My colleague Patrick Cockburn has written with great wisdom on these organised and ruthless Islamicists and expressed his doubts about this latest development. Other reporters and commentators have done the same.

But parliamentarians still backed Cameron, whose own justifications and those of his inner circle were either disingenuous or plain illiterate. Isis was not behind the Glasgow bomb, as the Defence Secretary Michael Fallon suggested, nor were the killers of Lee Rigby secret members of this guerrilla force.

Such spin does him no favours.

Isis is guilty of beheadings, rape, mass killings and torture – we know and are horrified. I am a Shia Muslim and in our mosques, you can feel the terror. The transnational bandits wish to annihilate all those outside their own proscriptive and prescriptive Islam. We want them stopped, pushed back, preferably into some gulag.

But as one of our elders said to me: “We can’t trust the politicians at all. They don’t know what they are doing and we don’t know why they are doing this now, and not before.” It does indeed feel like trickery or foolery. Not good.

Returning to the scene of our past crimes, as George Galloway put it, will only awaken memories of what Blair and Bush did. The Iraqi government, hastily put together, is not yet trusted. Its call for Western intervention is resented by millions of citizens. Isis is feared and loathed, but these Western allies are mistrusted. Those poor people don’t know what can save them.

Syria is even more of a quagmire – the leader, as murderous as Isis, still holds on to power. Various opposition groups are milling around and killing whoever the enemy is at that moment.

A number of the British Muslims who went forth did not go to join terrorists, but to help Syrians, after the UN failed to act. Some then got swayed by promises of world domination and joined Isis. Among those, we now hear, several feel they are prisoners of their commanders, unable to leave and to come back home.

Our leaders make no distinctions between the well motivated “soldiers of mercy” as they saw themselves and the hardened British Muslim Isis fighters.

British politicians and spooks are just as clueless about why these home-grown rebels went off and what they will do if ever allowed back here. Peter Neumann, director of the International Centre for Radicalisation at King’s College London, believes about 20 per cent of the jihadis want out; at the same time, there is an Isis fan club in Britain which is very radicalised. Our bomb attacks will fuel their rage and we might see some action here in the UK.

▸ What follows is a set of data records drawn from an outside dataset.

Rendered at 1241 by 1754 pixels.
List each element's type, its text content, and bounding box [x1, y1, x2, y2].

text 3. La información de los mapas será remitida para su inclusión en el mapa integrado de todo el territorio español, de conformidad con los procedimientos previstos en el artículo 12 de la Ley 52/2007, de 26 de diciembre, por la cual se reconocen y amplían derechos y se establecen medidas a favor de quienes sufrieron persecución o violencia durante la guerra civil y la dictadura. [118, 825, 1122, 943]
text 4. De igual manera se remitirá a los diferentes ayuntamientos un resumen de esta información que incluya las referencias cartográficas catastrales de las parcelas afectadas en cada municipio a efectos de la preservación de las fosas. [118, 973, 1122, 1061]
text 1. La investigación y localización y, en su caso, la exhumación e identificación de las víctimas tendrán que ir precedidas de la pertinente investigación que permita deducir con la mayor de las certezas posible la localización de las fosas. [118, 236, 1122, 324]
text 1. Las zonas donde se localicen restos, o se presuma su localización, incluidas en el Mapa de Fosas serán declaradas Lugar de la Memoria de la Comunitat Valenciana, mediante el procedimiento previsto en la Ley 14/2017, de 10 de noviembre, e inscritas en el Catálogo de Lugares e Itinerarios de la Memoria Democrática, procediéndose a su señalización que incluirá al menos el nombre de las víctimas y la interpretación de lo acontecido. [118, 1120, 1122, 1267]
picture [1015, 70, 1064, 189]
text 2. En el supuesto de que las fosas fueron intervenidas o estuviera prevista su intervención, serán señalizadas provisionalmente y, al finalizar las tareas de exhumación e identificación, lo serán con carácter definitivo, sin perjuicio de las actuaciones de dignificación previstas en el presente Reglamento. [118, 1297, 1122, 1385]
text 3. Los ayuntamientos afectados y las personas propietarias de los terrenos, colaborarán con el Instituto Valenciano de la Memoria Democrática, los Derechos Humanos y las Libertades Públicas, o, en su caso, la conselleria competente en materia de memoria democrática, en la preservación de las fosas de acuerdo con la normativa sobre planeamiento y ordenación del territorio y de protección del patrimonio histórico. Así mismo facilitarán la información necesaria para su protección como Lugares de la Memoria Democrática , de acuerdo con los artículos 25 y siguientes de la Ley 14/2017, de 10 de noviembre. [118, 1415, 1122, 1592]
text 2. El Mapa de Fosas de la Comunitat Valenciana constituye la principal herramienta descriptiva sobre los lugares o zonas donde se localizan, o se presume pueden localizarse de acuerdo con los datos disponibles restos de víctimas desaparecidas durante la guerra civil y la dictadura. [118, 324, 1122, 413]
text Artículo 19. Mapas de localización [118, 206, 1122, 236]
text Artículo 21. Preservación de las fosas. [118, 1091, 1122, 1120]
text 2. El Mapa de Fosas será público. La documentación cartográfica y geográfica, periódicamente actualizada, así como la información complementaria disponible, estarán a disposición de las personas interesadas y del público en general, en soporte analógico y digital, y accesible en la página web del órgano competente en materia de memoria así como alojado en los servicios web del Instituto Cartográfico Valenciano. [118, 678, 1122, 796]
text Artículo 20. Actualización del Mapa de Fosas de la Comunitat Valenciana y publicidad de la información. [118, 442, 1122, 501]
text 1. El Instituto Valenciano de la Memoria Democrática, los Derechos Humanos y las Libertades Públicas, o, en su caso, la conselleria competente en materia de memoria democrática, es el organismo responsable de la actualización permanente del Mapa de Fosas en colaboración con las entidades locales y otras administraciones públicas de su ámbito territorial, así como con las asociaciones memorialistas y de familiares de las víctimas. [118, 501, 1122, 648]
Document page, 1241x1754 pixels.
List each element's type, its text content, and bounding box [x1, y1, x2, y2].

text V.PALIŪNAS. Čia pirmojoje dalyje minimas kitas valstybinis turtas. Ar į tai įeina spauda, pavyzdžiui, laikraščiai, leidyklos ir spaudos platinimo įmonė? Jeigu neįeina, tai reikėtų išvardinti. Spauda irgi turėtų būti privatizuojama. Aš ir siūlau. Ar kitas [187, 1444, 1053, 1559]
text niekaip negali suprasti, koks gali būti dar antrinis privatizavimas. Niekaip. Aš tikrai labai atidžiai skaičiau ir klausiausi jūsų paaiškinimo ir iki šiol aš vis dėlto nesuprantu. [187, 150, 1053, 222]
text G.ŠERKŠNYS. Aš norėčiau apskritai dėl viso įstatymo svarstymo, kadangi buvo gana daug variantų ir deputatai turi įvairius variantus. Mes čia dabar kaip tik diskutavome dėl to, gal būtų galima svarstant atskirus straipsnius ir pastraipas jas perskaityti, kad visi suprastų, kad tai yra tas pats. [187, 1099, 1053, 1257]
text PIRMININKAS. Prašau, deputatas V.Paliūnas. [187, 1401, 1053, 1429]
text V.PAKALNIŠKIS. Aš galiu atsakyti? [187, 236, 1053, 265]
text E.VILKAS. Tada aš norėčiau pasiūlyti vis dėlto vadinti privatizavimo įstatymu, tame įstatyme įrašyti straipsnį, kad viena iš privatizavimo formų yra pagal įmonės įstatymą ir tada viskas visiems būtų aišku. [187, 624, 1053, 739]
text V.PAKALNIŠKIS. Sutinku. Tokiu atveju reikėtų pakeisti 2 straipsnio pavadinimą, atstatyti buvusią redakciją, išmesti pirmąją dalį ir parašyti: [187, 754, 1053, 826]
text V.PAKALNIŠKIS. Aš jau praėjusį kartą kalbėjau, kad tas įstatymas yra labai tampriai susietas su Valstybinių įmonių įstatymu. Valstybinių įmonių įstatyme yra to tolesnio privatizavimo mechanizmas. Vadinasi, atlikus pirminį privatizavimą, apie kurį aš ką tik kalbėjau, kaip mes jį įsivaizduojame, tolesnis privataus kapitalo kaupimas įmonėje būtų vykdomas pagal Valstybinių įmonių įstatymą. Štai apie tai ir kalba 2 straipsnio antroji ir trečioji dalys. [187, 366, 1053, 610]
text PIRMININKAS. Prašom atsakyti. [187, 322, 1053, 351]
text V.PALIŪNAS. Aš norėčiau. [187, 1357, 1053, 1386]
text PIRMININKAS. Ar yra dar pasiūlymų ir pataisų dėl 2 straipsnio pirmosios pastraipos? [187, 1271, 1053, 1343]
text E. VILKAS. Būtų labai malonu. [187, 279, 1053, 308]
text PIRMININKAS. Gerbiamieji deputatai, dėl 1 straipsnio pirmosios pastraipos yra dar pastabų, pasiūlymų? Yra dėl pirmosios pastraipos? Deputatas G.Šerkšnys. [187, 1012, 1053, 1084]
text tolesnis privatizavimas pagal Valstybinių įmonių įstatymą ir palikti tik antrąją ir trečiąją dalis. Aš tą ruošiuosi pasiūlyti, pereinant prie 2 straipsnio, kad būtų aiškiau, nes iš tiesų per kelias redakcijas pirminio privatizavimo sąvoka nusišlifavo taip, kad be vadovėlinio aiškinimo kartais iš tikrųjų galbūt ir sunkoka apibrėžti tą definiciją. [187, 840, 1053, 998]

More frightening than that prospect is not knowing why so many young men – some well educated and middle class – have become the enemies within. They faced racism and injustice, perhaps. So do other black and Asian Britons. They feel the injustice of the Iraq War, drone attacks in Pakistan and Afghanistan, the West’s complicity with Israel’s appalling oppression of Palestinians. So do millions of us – white, black and brown. But we do not enlist with Islamo-Fascists. Where does this inchoate rage come from?

I think families need to ask themselves if they do enough to teach their children they belong here and have precious rights that are not found in any Muslim states, or under killer extremists. In too many homes, the message is still given that they must not become British-ised; that they must stay within their own cultural boundaries.

Too many such young people are then easily preyed on by the messengers of Wahhabism, funded by the Saudis and other rich Sunni states. Their young minds pick up on the message – follow this path, fight your battles and you can take the world. Now Isis has shown the promise is real.

Our greatest enemies are these Arab states. Neither Hague nor Cooper wanted to talk about that, because they are our allies, now part of the coalition attacking Isis, another one of their own bastard children, as were al-Qaeda and the Taliban.

Expect things to get worse because many Muslim families still don’t accept responsibility for alienating their children and because the British Government will not take on Saudi Arabia and other intolerant gulf nations. Tornadoes raining down bombs on Iraq will not solve these deep problems.